We've had several posts here at realneo about the waste involved in keeping lights on when they are not needed. Spurred by your photos, Norm, I took my roommate (who is from India and is enjoying her first American Christmas) to see the display. We saw it as originally photographed without snow. As I sat there in the car - out for its fist roll in many days - I wondered if the lovely lights were powered by coal burned here or there.
I found this interesting article published by GE on their ecoimaginative lighting: Holiday lights: From festive fuchsia to a bright boogie. It is unclear however if NELA Park is lit with LED lamps or not. Yes, that is my question on the blog there.
Also noticed that Google Finance picked up this post.
GE has plenty of innovation - as they say, "plenty of innovation you don't have to wait for." But waiting is just what Jeff Buster explained they are doing. Or is that stalling? From the history section on CFLs (Jeff had mentioned this.)
I mentioned to him that GE was buying, had bought a small wind company ( a fact I learned while listening to Dan Janki, CFO of GE Energy speaking in Columbus back in May). He said that GE and other mega corporations purchase smaller innovator's companies in order to sit on the technology. Hmmm...
So as I asked on the GE blog, are the NELA Park lights, LED and if not, why not? The Whitehouse got LED lights for its Christmas tree. Did the Champs Elysee? How about the magnificent displays in Picadilly Circus and Regent's Park, London? And Dublin was decked out, too...
Nollaig Shona Duit Happy Christmas!
Back to that spanish article you posted in September:
Again, wikipedia has an interesting entry: Christmas Lights which includes this fascinating history of Christmas light displays "Christmas Lights and Community Building".
This year on my block, since so many homes have been shuttered, foreclosed and are for sale, we set out on Christmas eve with paper lunch bags, sand and small candles and put luminaria at each driveway apron. Carbon emitted? Yes, but just for a little while... Yes, we maintain the tradition of the Christmas tree in our home and we turn on the electric lights on it each night for two weeks. And yes, I love christmas lights and have put them on my house - still do, but last year and this, it is a modest string on LED lights. Is GE doing the same?
GE responds - 51,408 lbs of coal
Holiday Lights at Nela Park - both incandescent and LED
Lump of coal in NEO's stocking? Not more than usual...
Apparently East Cleveland police were paid by East Cleveland for watching over the display and the display's watchers.
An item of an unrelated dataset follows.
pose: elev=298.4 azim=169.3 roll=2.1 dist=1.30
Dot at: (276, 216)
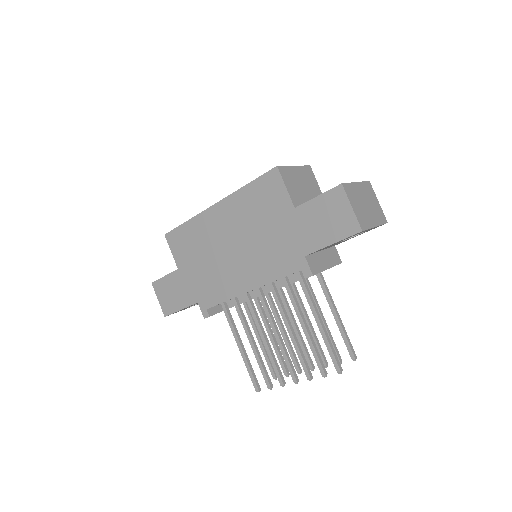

By 1911 GE owned 75% of the
By 1911 GE owned 75% of the National Electric Lamp Company and (by US federal court order) was asked to dissolve the company and do business under its own name. Terry and Tremaine proposed to GE that its lamp operations be relocated from Cleveland to the countryside. They purchased an abandoned vineyard seven miles outside Cleveland and construction began for Nela Park, the very first Industrial Park in the world!